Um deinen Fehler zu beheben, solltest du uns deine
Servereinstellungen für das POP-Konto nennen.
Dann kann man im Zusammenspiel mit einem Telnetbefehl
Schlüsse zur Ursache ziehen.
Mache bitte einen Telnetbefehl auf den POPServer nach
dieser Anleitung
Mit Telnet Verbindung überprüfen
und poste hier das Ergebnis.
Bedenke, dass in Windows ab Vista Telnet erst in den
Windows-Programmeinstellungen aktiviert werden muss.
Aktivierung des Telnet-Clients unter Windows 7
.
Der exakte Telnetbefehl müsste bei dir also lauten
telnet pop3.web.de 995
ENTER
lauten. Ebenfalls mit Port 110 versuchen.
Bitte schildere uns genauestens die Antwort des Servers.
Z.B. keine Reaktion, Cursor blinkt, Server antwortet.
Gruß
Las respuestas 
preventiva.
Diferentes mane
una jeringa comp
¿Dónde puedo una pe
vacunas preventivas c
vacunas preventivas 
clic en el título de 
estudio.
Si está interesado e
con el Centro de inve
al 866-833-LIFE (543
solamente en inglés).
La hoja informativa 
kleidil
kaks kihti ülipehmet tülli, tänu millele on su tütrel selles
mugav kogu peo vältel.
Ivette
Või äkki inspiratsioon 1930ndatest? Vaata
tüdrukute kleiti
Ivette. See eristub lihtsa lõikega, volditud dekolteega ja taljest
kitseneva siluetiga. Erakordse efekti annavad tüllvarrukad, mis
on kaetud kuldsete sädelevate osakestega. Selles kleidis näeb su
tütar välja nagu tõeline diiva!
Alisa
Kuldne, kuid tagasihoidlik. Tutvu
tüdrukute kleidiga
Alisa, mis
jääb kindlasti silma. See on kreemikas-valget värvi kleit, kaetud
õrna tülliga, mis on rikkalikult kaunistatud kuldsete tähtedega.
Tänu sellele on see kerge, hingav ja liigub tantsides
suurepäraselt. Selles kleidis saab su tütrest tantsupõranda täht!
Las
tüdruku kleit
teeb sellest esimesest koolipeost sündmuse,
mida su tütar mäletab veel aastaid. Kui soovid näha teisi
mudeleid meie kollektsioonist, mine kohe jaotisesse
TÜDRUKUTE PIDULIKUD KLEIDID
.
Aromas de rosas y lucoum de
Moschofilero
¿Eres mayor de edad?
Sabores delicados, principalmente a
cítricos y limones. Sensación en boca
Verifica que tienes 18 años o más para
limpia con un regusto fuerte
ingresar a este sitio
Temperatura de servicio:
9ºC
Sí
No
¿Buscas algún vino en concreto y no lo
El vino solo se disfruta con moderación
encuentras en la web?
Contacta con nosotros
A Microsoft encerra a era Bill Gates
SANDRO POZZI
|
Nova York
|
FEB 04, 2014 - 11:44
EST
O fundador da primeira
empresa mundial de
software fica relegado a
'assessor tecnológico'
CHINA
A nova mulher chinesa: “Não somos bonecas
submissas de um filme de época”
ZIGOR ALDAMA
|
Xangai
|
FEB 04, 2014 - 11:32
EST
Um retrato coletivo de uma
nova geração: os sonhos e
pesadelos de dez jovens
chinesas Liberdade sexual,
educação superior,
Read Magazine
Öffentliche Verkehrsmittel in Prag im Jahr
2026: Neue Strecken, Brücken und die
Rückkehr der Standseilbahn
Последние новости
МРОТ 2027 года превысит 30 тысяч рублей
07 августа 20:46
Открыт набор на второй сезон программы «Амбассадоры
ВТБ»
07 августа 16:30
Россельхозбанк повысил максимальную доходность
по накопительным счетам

****

ASSIGNED TASK: Rewrite the lines above as a Markdown table with the columns "Row" and "Text", starting at the first line and ending at the line that contains "mida su tütar". Number each row and leave out blank lines.

EXERCISE SOLUTION:
| Row | Text |
|---|---|
| 1 | Um deinen Fehler zu beheben, solltest du uns deine |
| 2 | Servereinstellungen für das POP-Konto nennen. |
| 3 | Dann kann man im Zusammenspiel mit einem Telnetbefehl |
| 4 | Schlüsse zur Ursache ziehen. |
| 5 | Mache bitte einen Telnetbefehl auf den POPServer nach |
| 6 | dieser Anleitung |
| 7 | Mit Telnet Verbindung überprüfen |
| 8 | und poste hier das Ergebnis. |
| 9 | Bedenke, dass in Windows ab Vista Telnet erst in den |
| 10 | Windows-Programmeinstellungen aktiviert werden muss. |
| 11 | Aktivierung des Telnet-Clients unter Windows 7 |
| 12 | . |
| 13 | Der exakte Telnetbefehl müsste bei dir also lauten |
| 14 | telnet pop3.web.de 995 |
| 15 | ENTER |
| 16 | lauten. Ebenfalls mit Port 110 versuchen. |
| 17 | Bitte schildere uns genauestens die Antwort des Servers. |
| 18 | Z.B. keine Reaktion, Cursor blinkt, Server antwortet. |
| 19 | Gruß |
| 20 | Las respuestas  |
| 21 | preventiva. |
| 22 | Diferentes mane |
| 23 | una jeringa comp |
| 24 | ¿Dónde puedo una pe |
| 25 | vacunas preventivas c |
| 26 | vacunas preventivas  |
| 27 | clic en el título de  |
| 28 | estudio. |
| 29 | Si está interesado e |
| 30 | con el Centro de inve |
| 31 | al 866-833-LIFE (543 |
| 32 | solamente en inglés). |
| 33 | La hoja informativa  |
| 34 | kleidil |
| 35 | kaks kihti ülipehmet tülli, tänu millele on su tütrel selles |
| 36 | mugav kogu peo vältel. |
| 37 | Ivette |
| 38 | Või äkki inspiratsioon 1930ndatest? Vaata |
| 39 | tüdrukute kleiti |
| 40 | Ivette. See eristub lihtsa lõikega, volditud dekolteega ja taljest |
| 41 | kitseneva siluetiga. Erakordse efekti annavad tüllvarrukad, mis |
| 42 | on kaetud kuldsete sädelevate osakestega. Selles kleidis näeb su |
| 43 | tütar välja nagu tõeline diiva! |
| 44 | Alisa |
| 45 | Kuldne, kuid tagasihoidlik. Tutvu |
| 46 | tüdrukute kleidiga |
| 47 | Alisa, mis |
| 48 | jääb kindlasti silma. See on kreemikas-valget värvi kleit, kaetud |
| 49 | õrna tülliga, mis on rikkalikult kaunistatud kuldsete tähtedega. |
| 50 | Tänu sellele on see kerge, hingav ja liigub tantsides |
| 51 | suurepäraselt. Selles kleidis saab su tütrest tantsupõranda täht! |
| 52 | Las |
| 53 | tüdruku kleit |
| 54 | teeb sellest esimesest koolipeost sündmuse, |
| 55 | mida su tütar mäletab veel aastaid. Kui soovid näha teisi |